Members of the uncultured bacterial candidate division WWE1 are implicated in anaerobic digestion of cellulose.

Clones of the WWE1 (Waste Water of Evry 1) candidate division were retrieved during the exploration of the bacterial diversity of an anaerobic mesophilic (35 ± 0.5°C) digester. In order to investigate the metabolic function of WWE1 members, a 16S rRNA gene -based stable isotope probing (SIP) method was used. Eighty-seven percent of 16S r rRNA gene sequences affiliated to WWE1 candidate division were retrieved in a clone library obtained after polymerase chain reaction (PCR) amplification of enriched DNA fraction from anaerobic municipal solid waste samples incubated with (13) C-cellulose, at the end of the incubation (day 63) using a Pla46F-1390R primer pair. The design of a specific WWE1 probe associated with the fluorescence in situ hybridization (FISH) technique corroborated the abundant representation of WWE1 members in our (13) C-cellulose incubations. Secondary ion mass spectrometry-in situ hybridization (SIMSISH) using an iodine-labeled oligonucleotide probe combined with high-resolution nanometer-scale SIMS (NanoSIMS) observation confirmed the isotopic enrichment of members of WWE1 candidate division. The (13) C apparent isotopic composition of hybridized WWE1 cells reached the value of about 40% early during the cellulose degradation process, suggesting that these bacteria play a role either in an extracellular cellulose hydrolysis process and/or in the uptake fermentation products.

The structure and spatio-temporal distribution of the Archaea in a horizontal subsurface flow constructed wetland.

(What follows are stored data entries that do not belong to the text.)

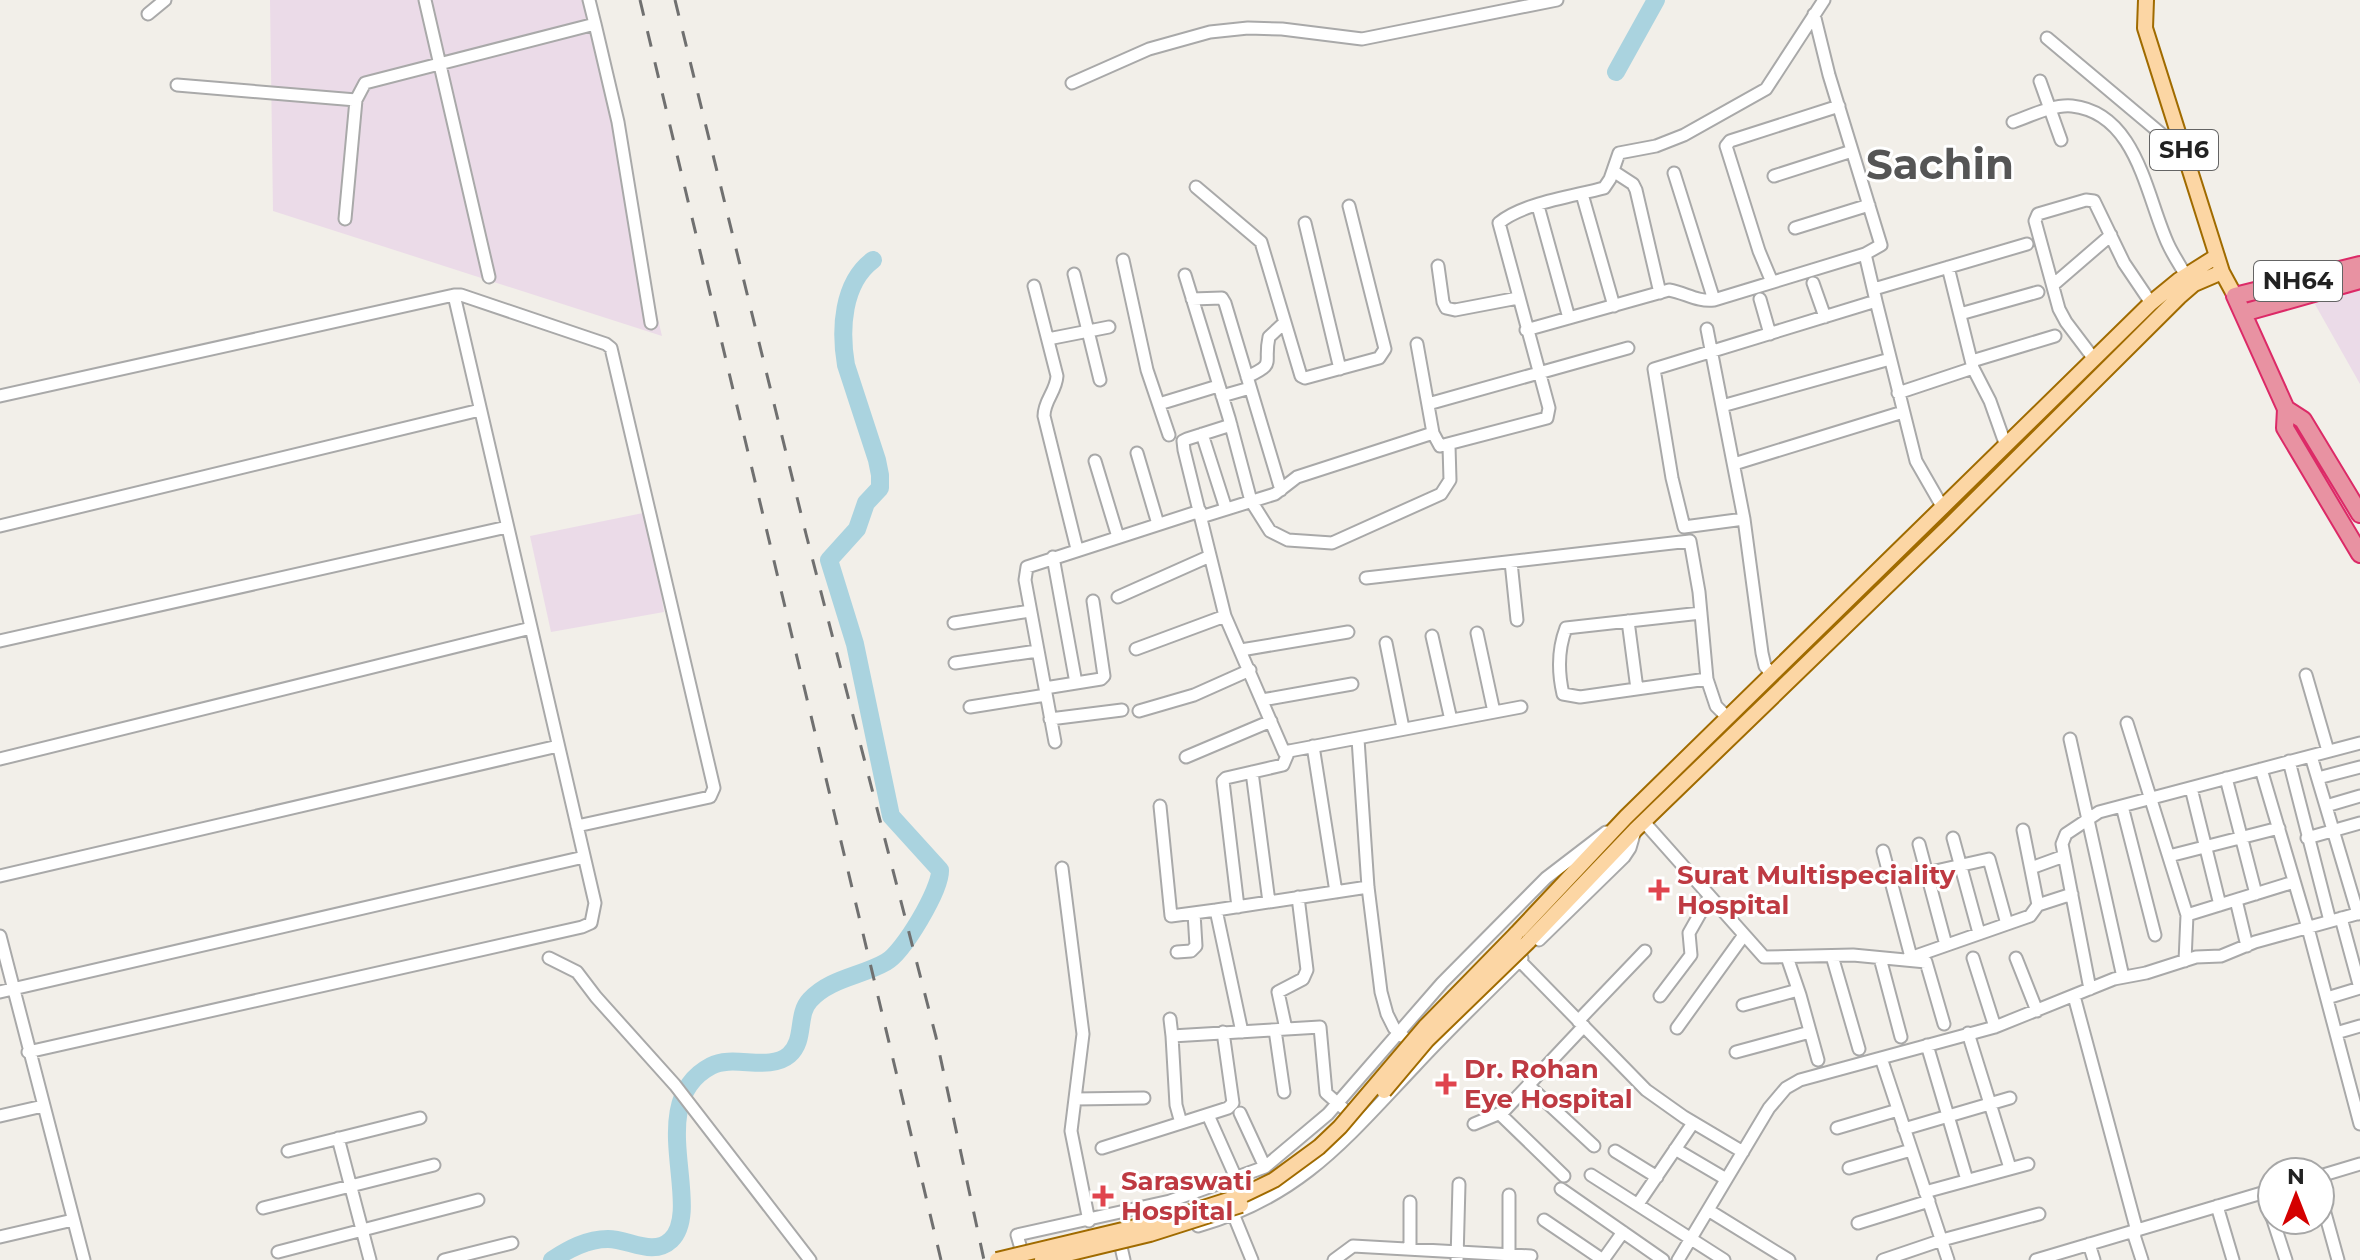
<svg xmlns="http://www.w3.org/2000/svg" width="2360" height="1260" font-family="Montserrat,sans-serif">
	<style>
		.industrial { fill: #ebdbe8 }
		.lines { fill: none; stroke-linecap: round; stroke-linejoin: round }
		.river { stroke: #aad3df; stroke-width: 18 }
		.minor-casing { stroke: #a9a9a9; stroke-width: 15 }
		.major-casing { stroke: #a06b00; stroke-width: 18 }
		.highway-casing { stroke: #dc2a67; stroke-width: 20 }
		.minor { stroke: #fff; stroke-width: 11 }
		.major { stroke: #fcd6a4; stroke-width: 14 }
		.highway { stroke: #e892a2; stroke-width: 16 }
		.rail { stroke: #707070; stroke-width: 3; stroke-dasharray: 16 16; stroke-linecap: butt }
		.major-bridge-casing { stroke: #a06b00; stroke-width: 18; stroke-linecap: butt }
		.major-bridge { stroke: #fcd6a4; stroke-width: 14 }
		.health-dot { fill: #e0444e; stroke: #fff; stroke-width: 3 }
		.labels { text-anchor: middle; stroke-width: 6; stroke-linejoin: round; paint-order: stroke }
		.shield { fill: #fff; stroke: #646464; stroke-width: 2 }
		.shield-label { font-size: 24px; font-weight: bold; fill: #222 }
		.health-label { font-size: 26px; font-weight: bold; fill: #be3a42; stroke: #fff; text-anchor: start }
		.town-label { font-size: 42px; font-weight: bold; fill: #555; stroke: #fff }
	</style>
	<rect width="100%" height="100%" fill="#f2efe9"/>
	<path class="industrial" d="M270 0H582L662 336 273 211Z
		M2360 286V384L2312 299Z
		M648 512 664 612 551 632 530 536Z"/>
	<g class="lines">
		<path class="river" d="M1616 72 1656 0
			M552 1260C569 1249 587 1239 608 1239 629 1239 653 1257 671 1240 705 1207 642 1102 711 1066 733 1054 769 1072 789 1055 806 1040 796 1015 810 1000 830 978 862 976 886 962 903 953 941 889 940 870L891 816 855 644 829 560 857 529 866 503 880 488V475L877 460 846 365C840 330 842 283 873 260"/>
		<g class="minor-casing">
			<path id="minor" d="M425 0 489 277
				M589 0 595 24
				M148 14 165 0
				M1814 14 1829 75 1881 245 1865 254
				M2047 38 2184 153
				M2040 81 2061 140
				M1072 83 1149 49 1210 32 1248 28 1282 29 1362 39 1557 0
				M177 85 356 100
				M2013 122C2030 116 2054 104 2072 106 2137 113 2146 196 2168 244 2173 255 2180 265 2186 276
				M1613 171 1633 184 1636 190 1660 293
				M1674 173 1714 300 1865 254 1876 301 1654 369 1672 478 1684 527 1744 519 1762 653 1765 666 1772 675
				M1774 176 1852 151
				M1196 187 1261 242 1301 376 1305 378 1379 358 1385 349 1349 206
				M1582 194 1614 306
				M1538 206 1569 318
				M345 219 356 100 365 83 595 24 618 122 651 323
				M1305 223 1340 369
				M1795 228 1869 205
				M1123 260 1147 370 1169 435
				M1438 266 1443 302 1446 308 1455 310 1518 298
				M1948 267 1973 368 1990 401 2006 446
				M1074 274 1100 380
				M1185 275 1229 418 1251 501 1270 531 1288 540 1332 543 1441 494 1450 480 1449 446
				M1772 282 1759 251 1726 146 1730 141 1839 106
				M1813 283 1825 317
				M2053 285 2111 235
				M1034 286 1057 376C1056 392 1044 400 1044 416L1077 549
				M1874 289 2027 244
				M454 295H461L606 344 611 348 714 788 710 797 577 826
				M1192 299 1222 298 1225 303 1281 490
				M1760 299 1770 334
				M1876 301 1916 461 1943 508
				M1960 314 2038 292
				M1707 329 1744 519
				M1526 330 1669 290C1686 293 1697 302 1714 300
				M1048 339 1109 327
				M1417 344 1433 433 1440 446 1547 418 1549 408 1499 223C1522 203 1575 196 1604 188L1610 179 1619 153 1656 146 1684 135 1766 89 1824 0
				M2094 359 2066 322 2059 309 2035 221 2038 214 2086 200 2094 201 2124 263 2151 303
				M1972 361 2055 336
				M1247 377C1277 363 1263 365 1269 337L1284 323
				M1898 393 1973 368
				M0 396 454 295 595 903 591 923 582 927 28 1052
				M1222 396 1250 388
				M1159 404 1218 386
				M1428 404 1628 348
				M1722 406 1890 359
				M1231 425 1187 439 1183 441 1184 450 1225 616 1284 752 1521 707
				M1202 434 1226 509
				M1137 453 1158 524
				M1095 461 1118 537
				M1734 464 1903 412
				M1201 517 1275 494 1297 477 1433 433
				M0 526 480 410
				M1053 557 1076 683
				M1511 562 1517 620
				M1366 578 1690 541 1699 592 1707 679 1716 706 1728 718
				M1118 597 1210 556
				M1701 613 1566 628C1558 649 1558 672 1563 694L1580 697 1707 679
				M1628 621 1637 689
				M954 623 1030 611
				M1477 633 1494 712
				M1432 636 1451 720
				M0 641 507 527
				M1386 643 1403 728
				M1136 649 1225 616
				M1241 650 1348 632
				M955 663 1037 651
				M2306 675 2328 751
				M1045 688 1101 679 1104 676 1093 601
				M1262 700 1352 684
				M970 707 1046 695
				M1139 711 1194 695 1250 670
				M1050 719 1122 710
				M2127 723 2187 915 2185 961
				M1358 739 1368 887 1381 992 1387 1014 1394 1028 1417 1049
				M2070 739 2123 977
				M1055 742 1025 580 1027 567 1200 511
				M1313 746 1336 892
				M2311 756 2358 914
				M1186 757 1271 721
				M0 759 531 628
				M2289 761 2330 921
				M2261 769 2308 928 2360 1124
				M1252 772 1269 902
				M2226 778 2256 894
				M2318 778 2360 767
				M2191 788 2220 905
				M1160 806 1171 916 1216 910 1242 1032
				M2122 806 2155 935
				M2326 806 2360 796
				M1644 822 1764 957 1853 955 1926 962 1944 1024
				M1953 838 1979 933
				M2307 838 2360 823
				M1919 844 1946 945
				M1883 851 1911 957
				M2169 856 2279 828
				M1062 868 1083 1034 1071 1131 1089 1221
				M2031 868 2064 856
				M0 876 558 746
				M1891 881 1989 859 2007 924
				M2236 900 2247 946
				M2038 905 2072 894
				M1238 907 1223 781 1226 778 1283 765 1289 751
				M1216 910 1368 887
				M2187 915 2294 882
				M0 936 84 1260
				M1539 940 1624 857 1630 848 1635 831
				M1177 952 1191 951 1196 946 1194 913
				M1832 956 1859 1049
				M1787 957 1800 995 1818 1060
				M549 958 577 972 596 997 675 1085 810 1260
				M1880 958 1901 1037
				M1973 958 1995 1027
				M2016 958 2037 1011
				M1907 959 2030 916 2038 905 2023 830
				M1519 960 1646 1090 1684 1117 1743 1152
				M2090 989 2062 844 2066 834 2099 812 2360 743
				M0 992 584 857
				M1660 996 1691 955 1689 933 1710 896
				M2074 996 2137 1231
				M2327 998 2360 988 2341 918
				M1743 1005 1798 990
				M1170 1019 1172 1036 1320 1027 1326 1093 1343 1108
				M1578 1021 1645 951
				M1677 1028 1744 935
				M1286 1029 1278 992 1303 979 1307 970 1298 897
				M1275 1030 1284 1092
				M1968 1033 2010 1168
				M2336 1033 2360 1026
				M1172 1036 1176 1105 1181 1123 1228 1108 1233 1103 1223 1032
				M1927 1045 1967 1180
				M1736 1052 1810 1032
				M1881 1058 1948 1260
				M1528 1085 1594 1146
				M1075 1099 1144 1098
				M1240 1113 1265 1167
				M1500 1114 1564 1176
				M1208 1115 1236 1178
				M0 1116 43 1106
				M1474 1124 1503 1112 1584 1026
				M1837 1128 1898 1110
				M1904 1129 2010 1098
				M338 1138 370 1260
				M1102 1148 1181 1123
				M1675 1149 1726 1179
				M288 1151 420 1118
				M1615 1151 1657 1177
				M1849 1168 1911 1150
				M1591 1175 1724 1260
				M2320 1176 2360 1164
				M1225 1183 1234 1216 1252 1260
				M1561 1189 1663 1260
				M1925 1192 2028 1164
				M2264 1193 2272 1218
				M2320 1195 2338 1260
				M1638 1204 1693 1123
				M2217 1206 2233 1260
				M263 1208 434 1165
				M1708 1210 1789 1260
				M1544 1220 1603 1260
				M2273 1220 2286 1260
				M1858 1223 1929 1201
				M1198 1226C1300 1197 1345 1140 1415 1066 1449 1029 1486 994 1522 958
				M2133 1232 2142 1260
				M0 1237 73 1220
				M2089 1244 2094 1260
				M1121 1247 1124 1260
				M1410 1249V1202
				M278 1252 478 1200
				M1509 1255V1195
				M1024 1259 1017 1235 1170 1201 1265 1167 1328 1114 1442 983 1546 878 1606 832
				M444 1260 512 1243
				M1334 1260 1353 1246 1531 1256
				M1457 1260 1459 1184
				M1603 1260 1623 1232
				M1678 1260 1769 1108 1786 1088 1800 1080 1995 1027 2114 979 2146 973 2196 957 2221 956 2255 942 2360 913
				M1883 1260 1942 1240 2039 1214
				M2036 1260 2272 1190"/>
		</g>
		<g class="major-casing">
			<path id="major" d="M2146 0 2145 28 2222 272 2235 296
				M1516 934 1626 817 2151 303 2179 280 2217 256
				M1528 942 1635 830 1948 527 2179 297 2194 284 2222 272"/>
		</g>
		<g class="highway-casing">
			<path id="highway" d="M2360 265 2235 296 2286 409 2285 428 2360 554
				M2243 313 2360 280
				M2286 409 2303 420 2360 514"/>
		</g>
		<use href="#minor" class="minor"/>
		<use href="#major" class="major"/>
		<use href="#highway" class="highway"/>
		<path class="rail" d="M640 0 941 1260
			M675 0 806 534 936 1037 984 1260"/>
		<g class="major-bridge-casing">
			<path id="major-bridge" d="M1384 1091 1427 1040 1528 942
				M997 1260 1169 1219 1241 1196 1274 1180 1319 1147 1340 1127 1425 1027 1516 934
				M1042 1260 1150 1234 1241 1205"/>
		</g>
		<use href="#major-bridge" class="major-bridge"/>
	</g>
	<g class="health-dot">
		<path d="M1655 878h8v8h8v8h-8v8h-8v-8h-8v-8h8z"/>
		<path d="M1442 1072h8v8h8v8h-8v8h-8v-8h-8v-8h8z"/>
		<path d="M1099 1184h8v8h8v8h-8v8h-8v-8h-8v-8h8z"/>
	</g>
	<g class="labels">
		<g class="shield">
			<rect x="2150" y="130" width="68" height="40" rx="6"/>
			<rect x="2254" y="261" width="88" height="40" rx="6"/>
		</g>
		<g class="shield-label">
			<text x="2184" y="158">SH6</text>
			<text x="2298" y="289">NH64</text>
		</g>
		<g class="health-label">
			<text x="1677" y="884">Surat Multispeciality<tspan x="1677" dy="30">Hospital</tspan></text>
			<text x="1464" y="1078">Dr. Rohan<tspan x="1464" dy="30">Eye Hospital</tspan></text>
			<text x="1121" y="1190">Saraswati<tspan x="1121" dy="30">Hospital</tspan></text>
		</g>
		<g class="town-label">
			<text x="1940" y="179">Sachin</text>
		</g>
	</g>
	<g transform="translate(2296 1196)"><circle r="38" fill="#ffffff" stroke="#a7a7a7" stroke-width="2"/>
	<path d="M0-6L14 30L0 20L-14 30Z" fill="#d40000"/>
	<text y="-12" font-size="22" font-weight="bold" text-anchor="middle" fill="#222222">N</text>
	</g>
</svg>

In this study, archaeal community structure and temporal dynamics were monitored, using 16S rRNA clone libraries construction from a horizontal subsurface flow constructed wetland. Phylogenetic assignation of 1026 16S rRNA gene sequences shows that 96.2% of the total operational taxonomic units (OTUs) were affiliated with Thaumarchaeota, a newly proposed archaeal phylum and 3.7% with unclassified Archaea. Among the total sequences, 42% and 40.2% were affiliated with Candidatus Nitrososphaera and unclassified Nitrosopumilus respectively with more than 99% similarity. Results suggest that several dominant and active nitrifiers may benefit from the micro-aerobic conditions around the reed roots to perform ammonia oxidation. The archaeal diversity detected in the rhizosphere zone is clearly different from that detected in the bottom basin. This engineered habitat revealed the reed root and the water composition effects on the archaeal diversity.